[Opening Given passage section]

Knowledge Management

Calculate disk storage per month

ips_mandar
Builder

I want to calculate what disk storage is required per each month for indexing rate-300GB/day and retention policy=12 months
I have formula but not sure how to use it:

( Daily average indexing rate ) x ( retention policy ) x 1/2

I have already gone through it: http://docs.splunk.com/Documentation/Splunk/7.0.3/Capacity/HowSplunkcalculatesdiskstorage

any help on this will be great..
Thanks.

0 Karma
1 Solution

acharlieh
Influencer

Ok, so let's start that you are ingesting 300 GB/day. As Splunk compresses the raw data that it stores, what that page is saying is that an ingestion of 300 GB/day of logs could be stored on disk at a rate of 150 GB/day or so. (Note, that this compression ratio is a general estimate, and is highly dependent on the type of data you're ingesting as to how well it compresses, and how many terms Splunk pulls out into metadata).

Now let's assume you have a single server, and you just want to store these logs (in Splunk) for 365 days, by default that would be 150GB/day * 365 days -> 53.5 TB of storage at the end of the first year, at which point the first logs will start being frozen based on time (by default - deleted), as new ones come in. If you're wanting to ramp up to that amount... the first month you'll need 150GB/day * 30 days worth of data -> 4.4 TB, during the second month you'll need a total of (150GB/day * 60 days worth of data) -> 8.8 TB total (as you're keeping the first month in addition to the second month) and so on.

If you're not deleting data at the end of your Splunk retention, then you'll need to figure in the amount of time that you keep the data in frozen storage on disk. Splunk itself doesn't manage the lifecycle of data after it has been frozen.

[Closing Given passage section]
[Opening Information section]

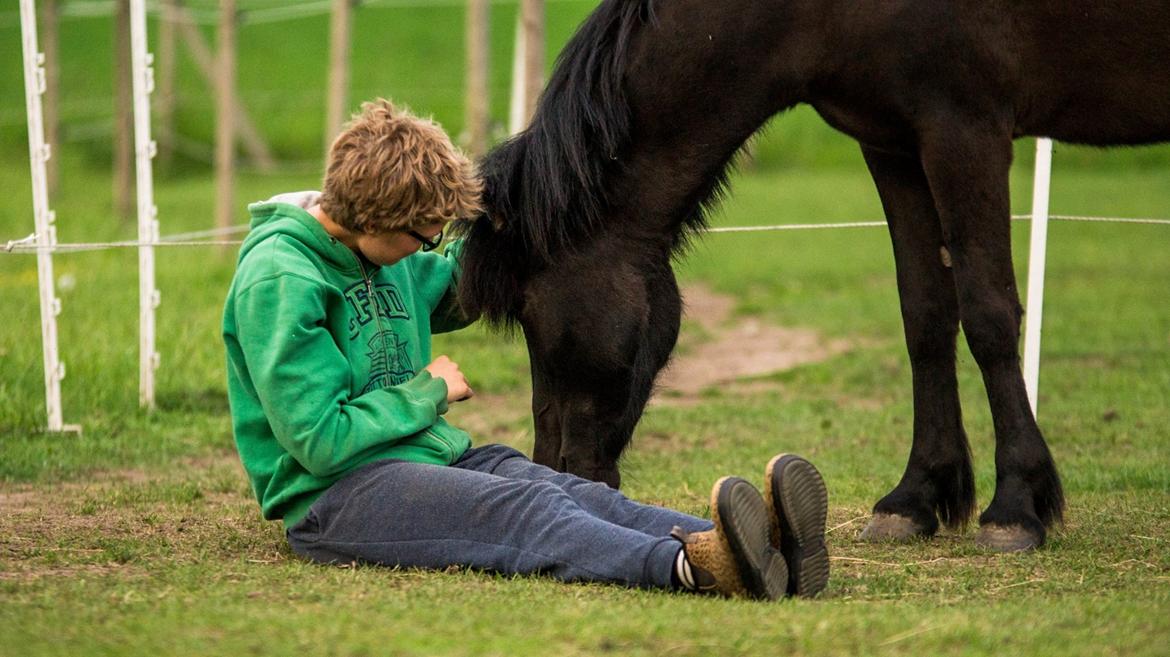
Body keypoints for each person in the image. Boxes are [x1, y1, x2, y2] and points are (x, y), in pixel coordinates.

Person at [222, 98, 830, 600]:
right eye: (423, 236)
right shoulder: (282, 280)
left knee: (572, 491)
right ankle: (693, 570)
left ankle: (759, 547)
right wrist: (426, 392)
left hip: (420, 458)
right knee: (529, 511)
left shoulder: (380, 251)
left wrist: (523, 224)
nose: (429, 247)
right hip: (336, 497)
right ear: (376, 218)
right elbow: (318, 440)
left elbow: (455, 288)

[Closing Information section]
[Opening Information section]

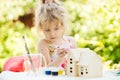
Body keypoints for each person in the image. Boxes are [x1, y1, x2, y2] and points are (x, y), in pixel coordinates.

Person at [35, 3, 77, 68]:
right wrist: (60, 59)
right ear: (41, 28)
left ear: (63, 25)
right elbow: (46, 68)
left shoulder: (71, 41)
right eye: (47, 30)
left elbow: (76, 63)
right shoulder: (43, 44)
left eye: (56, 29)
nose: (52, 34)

[Closing Information section]

• Exercise requirements:
• A. List every storage total given in terabytes in the Splunk disk storage thread.
• B. According to the Splunk disk storage thread, what does Splunk itself not manage once data has been frozen?
• C. Write the next part of the Splunk disk storage thread, starting after its last sentence.
The records have nothing to do with the Splunk disk storage thread.

• Replies:
• A. 53.5 TB, 4.4 TB, 8.8 TB

• B. Splunk doesn't manage the lifecycle of the data after it has been frozen.

• C.
When you introduce features like Indexer Clustering, this gets more complex, as you now store multiple copies of the raw data (replication factor or RF - estimated at 15% of the raw size) and the search metadata (search factor or SF - estimated as 35% of the raw size) across multiple servers, providing you with nice safety guarantees... Let's say you have a cluster with SF=3 and RF=3 and keeping the same amount of data... your 53.5 TB has now turned into 160.4 TB in total disk space... If you have a cluster of 7 indexers this means around 22.9 TB per indexer for the data storage alone.

We can add other features to your environment like Data Model Acceleration, Report Acceleration, and Summary Indexing where Splunk is automatically or on a schedule running searches and gathering statistics about your data so that your searches can leverage those statistics and perform faster/better/for longer time periods on demand at the cost of execution time in off hours, as well as some additional disk space to store the summary data.

There's also a possibility of reducing space required on disk through TSIDX Reduction, where after a certain age Splunk throws away portions of the search metadata, saving disk, at the cost of possibly requiring rebuilding the same metadata during a search whose time period crosses a particular threshold.

If you want to play with some of the basic storage options, there's a tool available at https://splunk-sizing.appspot.com/
But I don't know of any good way to estimate storage requirements for leveraging any of these other features that I've mentioned.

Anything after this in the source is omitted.